• **Things to do**
**a)** In two sentences, summarize the article on Attorney General Sessions and immigration judges.
**b)** Resume the article on Attorney General Sessions and immigration judges, starting after its final sentence.

• **Document excerpt**
Sessions Delivers on Immigration Judges

Boosting the number of adjudicators is crucial to cutting the backlog

By Andrew R. Arthur on October 31, 2018

In a July 2017 Backgrounder captioned "The Massive Increase in the Immigration Court Backlog, Its Causes and Solutions", I analyzed the reasons why the immigration court backlog, which was identified by the Government Accountability Office (GAO) in a June 2017 report, had grown so large, more than doubling between FY 2006 and FY 2015. The first factor that I identified was a lack of resources, and in particular too few immigration judges (IJs). Attorney General Jeff Sessions has begun to deliver on his promise to fix this problem.

As I stated in that Backgrounder:

There are, simply put, too few judges (and complementary staff) to adequately do the job. With the swearing-in of 11 new IJs in June 2017, there are 326 so-called "adjudicator" IJs, including assistant chief IJs in the field who hear some cases. According to the Transactional Records Access Clearinghouse (TRAC) at Syracuse University, through May 2017, there were 598,943 pending cases in the nation's immigration courts. This means that there are approximately 1,837 pending cases per IJ. GAO determined that the average IJ completed 807 cases in FY 2015. Therefore, even if no new cases were filed, it would take the immigration courts more than two years to complete their pending cases.

Two months before that Backgrounder came out, Attorney General Sessions, speaking in Nogales, Ariz., vowed to hire more 125 IJs in 2017 and 2018. On September 28, 2018, the Executive Office for Immigration Review (EOIR) the Department of Justice (DOJ) agency with jurisdiction over the immigration courts, announced the investiture of its largest class in history: 46 new IJs. This beat EOIR's previous record, set just weeks before, when 44 new IJs were sworn in.

Object class coordinate lists
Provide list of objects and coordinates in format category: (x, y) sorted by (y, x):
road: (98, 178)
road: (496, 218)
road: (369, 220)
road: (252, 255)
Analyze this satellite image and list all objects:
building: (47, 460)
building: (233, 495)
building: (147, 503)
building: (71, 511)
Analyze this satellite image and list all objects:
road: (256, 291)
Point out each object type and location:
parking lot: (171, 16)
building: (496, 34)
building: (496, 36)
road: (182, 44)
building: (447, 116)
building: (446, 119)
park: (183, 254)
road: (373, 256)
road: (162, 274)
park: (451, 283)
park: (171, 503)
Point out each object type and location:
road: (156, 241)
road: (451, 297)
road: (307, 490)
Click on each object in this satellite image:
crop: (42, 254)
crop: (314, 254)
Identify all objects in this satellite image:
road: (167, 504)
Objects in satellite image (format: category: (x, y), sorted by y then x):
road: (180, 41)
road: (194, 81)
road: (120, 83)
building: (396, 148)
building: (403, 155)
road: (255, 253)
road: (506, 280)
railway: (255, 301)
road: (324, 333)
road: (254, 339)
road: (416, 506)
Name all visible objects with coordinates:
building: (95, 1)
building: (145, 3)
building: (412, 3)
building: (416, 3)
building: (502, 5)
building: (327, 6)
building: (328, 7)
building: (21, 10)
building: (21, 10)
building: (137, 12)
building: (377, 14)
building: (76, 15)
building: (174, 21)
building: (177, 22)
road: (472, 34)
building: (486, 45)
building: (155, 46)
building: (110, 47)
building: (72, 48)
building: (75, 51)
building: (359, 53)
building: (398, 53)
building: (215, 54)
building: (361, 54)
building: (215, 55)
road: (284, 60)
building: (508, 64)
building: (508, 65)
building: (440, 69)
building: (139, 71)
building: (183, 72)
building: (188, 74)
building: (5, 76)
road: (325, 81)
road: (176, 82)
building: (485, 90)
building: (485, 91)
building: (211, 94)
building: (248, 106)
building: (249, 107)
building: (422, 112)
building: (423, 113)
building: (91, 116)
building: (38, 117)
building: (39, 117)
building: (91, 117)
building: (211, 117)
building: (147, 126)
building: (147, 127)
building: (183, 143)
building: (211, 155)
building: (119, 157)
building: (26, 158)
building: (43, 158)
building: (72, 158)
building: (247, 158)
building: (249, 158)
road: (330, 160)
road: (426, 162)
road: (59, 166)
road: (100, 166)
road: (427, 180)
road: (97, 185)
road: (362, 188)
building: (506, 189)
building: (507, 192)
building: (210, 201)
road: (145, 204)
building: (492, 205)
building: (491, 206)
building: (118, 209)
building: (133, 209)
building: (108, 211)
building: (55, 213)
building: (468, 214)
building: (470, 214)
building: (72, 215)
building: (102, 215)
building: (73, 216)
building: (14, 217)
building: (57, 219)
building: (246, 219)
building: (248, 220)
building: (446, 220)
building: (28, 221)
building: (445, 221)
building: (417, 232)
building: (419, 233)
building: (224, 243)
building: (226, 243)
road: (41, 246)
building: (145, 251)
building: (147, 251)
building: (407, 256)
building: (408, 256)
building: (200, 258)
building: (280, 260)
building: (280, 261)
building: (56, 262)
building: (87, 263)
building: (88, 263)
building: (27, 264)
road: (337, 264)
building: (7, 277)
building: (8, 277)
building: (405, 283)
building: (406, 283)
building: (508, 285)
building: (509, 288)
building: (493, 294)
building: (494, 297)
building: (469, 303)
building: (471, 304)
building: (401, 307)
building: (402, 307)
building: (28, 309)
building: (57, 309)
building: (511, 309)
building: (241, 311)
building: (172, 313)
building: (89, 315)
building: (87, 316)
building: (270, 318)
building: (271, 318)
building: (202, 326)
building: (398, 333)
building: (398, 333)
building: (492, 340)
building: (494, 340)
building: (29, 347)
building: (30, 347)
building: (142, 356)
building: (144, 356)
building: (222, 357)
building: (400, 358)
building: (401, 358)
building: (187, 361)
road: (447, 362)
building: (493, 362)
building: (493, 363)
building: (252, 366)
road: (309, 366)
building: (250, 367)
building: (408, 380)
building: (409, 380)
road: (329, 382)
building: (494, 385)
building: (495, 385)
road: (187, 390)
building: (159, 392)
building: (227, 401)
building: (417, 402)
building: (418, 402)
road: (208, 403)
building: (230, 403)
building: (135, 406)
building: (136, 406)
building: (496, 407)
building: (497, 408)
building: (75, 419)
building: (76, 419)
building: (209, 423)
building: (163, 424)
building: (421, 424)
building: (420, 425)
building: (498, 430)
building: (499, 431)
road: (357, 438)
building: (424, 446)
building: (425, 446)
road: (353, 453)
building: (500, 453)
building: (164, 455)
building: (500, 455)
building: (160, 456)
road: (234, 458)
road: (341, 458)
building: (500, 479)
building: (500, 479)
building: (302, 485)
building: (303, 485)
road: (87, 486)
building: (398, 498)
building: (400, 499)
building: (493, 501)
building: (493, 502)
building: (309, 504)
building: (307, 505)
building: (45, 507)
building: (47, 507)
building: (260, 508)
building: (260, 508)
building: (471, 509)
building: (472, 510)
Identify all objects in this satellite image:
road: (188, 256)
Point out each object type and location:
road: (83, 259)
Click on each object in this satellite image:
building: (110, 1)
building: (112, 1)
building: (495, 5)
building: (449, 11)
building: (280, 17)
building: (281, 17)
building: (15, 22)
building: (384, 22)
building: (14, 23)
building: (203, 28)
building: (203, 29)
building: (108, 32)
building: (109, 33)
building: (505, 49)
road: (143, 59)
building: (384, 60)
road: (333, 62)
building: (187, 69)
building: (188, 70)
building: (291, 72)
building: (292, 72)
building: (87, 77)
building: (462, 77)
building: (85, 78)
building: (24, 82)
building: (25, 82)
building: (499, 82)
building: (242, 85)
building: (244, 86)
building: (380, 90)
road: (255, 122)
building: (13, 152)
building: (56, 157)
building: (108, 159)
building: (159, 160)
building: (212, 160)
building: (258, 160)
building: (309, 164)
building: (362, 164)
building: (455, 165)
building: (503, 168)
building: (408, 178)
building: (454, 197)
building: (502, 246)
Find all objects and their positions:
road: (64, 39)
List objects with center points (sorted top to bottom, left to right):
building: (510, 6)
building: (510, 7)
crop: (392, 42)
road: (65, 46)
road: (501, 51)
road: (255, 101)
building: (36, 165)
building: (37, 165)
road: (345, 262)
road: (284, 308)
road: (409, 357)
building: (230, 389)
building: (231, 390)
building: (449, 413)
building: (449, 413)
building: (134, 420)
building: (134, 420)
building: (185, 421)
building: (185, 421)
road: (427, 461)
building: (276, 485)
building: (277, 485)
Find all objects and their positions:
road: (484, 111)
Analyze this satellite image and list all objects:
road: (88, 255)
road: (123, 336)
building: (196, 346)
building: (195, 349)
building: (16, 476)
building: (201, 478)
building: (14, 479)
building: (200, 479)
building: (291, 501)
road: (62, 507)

• **Set of answers**
**a)** A July 2017 Backgrounder traced the immigration court backlog, which more than doubled between FY 2006 and FY 2015, first to a lack of resources, especially too few immigration judges. Attorney General Jeff Sessions has begun to address this, and on September 28, 2018, EOIR announced its largest class ever of 46 new judges, beating the record of 44 set weeks earlier.

**b)**
The press release for that latest investiture stated:

"EOIR continues to make great progress in hiring the immigration judges needed to reduce a backlog of more than 760,000 pending immigration court cases," said James McHenry, Director of EOIR. "Alongside our efforts to improve immigration judge productivity and modernize our information technology systems, growing our immigration judge corps remains a top agency priority."

...

"EOIR now has 395 immigration judges, an increase of 30 percent since January 2017," said McHenry. "While we are pleased to welcome this historic class of judges, we are not done and expect additional hiring before the end of this year."

All told, 128 immigration judges have been hired by EOIR since January 2017. Coupled with the technological improvements that McHenry referenced (which he detailed at an "Immigration Newsmaker" event at the National Press Club that I moderated in May 2018), that hiring will slow, and eventually lower, the immigration court caseload, which according to TRAC stood at 764,561 in August 2018.

Retirements and attrition will continue take their toll on the immigration judge corps. For that reason, EOIR will need to continue its efforts to add more IJs to the bench. In his Nogales speech, Sessions stated that DOJ had implemented a new plan that would streamline the hiring of those judges. As he explained: "It requires just as much vetting as before, but reduces the timeline, reflecting the dire need to reduce the backlogs in our immigration courts."

Hiring of immigration judges had been identified as a weakness by GAO in its June 2017 report. Specifically, it stated:

[O]ur analysis of EOIR hiring data found that from 2011 to August 2016, EOIR took an average of more than 2 years — 742 days — to hire new immigration judges. According to EOIR officials, this time period included a 3-year hiring freeze from January 2011 through February 2014 that prolonged the hiring process. When we only included hires initiated after the hiring freeze ended in February 2014, we found that EOIR took an average of 647 days to hire an immigration judge.

It is unreasonable to expect any lawyer, particularly those lawyers with the specific qualifications to be an IJ, to wait more than two years for EOIR to make a hiring decision. Simply put, people need to get on with their lives and careers. By paring down the amount of time that it takes to make the hiring decision, DOJ will logically be able to hire a more qualified class of applicants.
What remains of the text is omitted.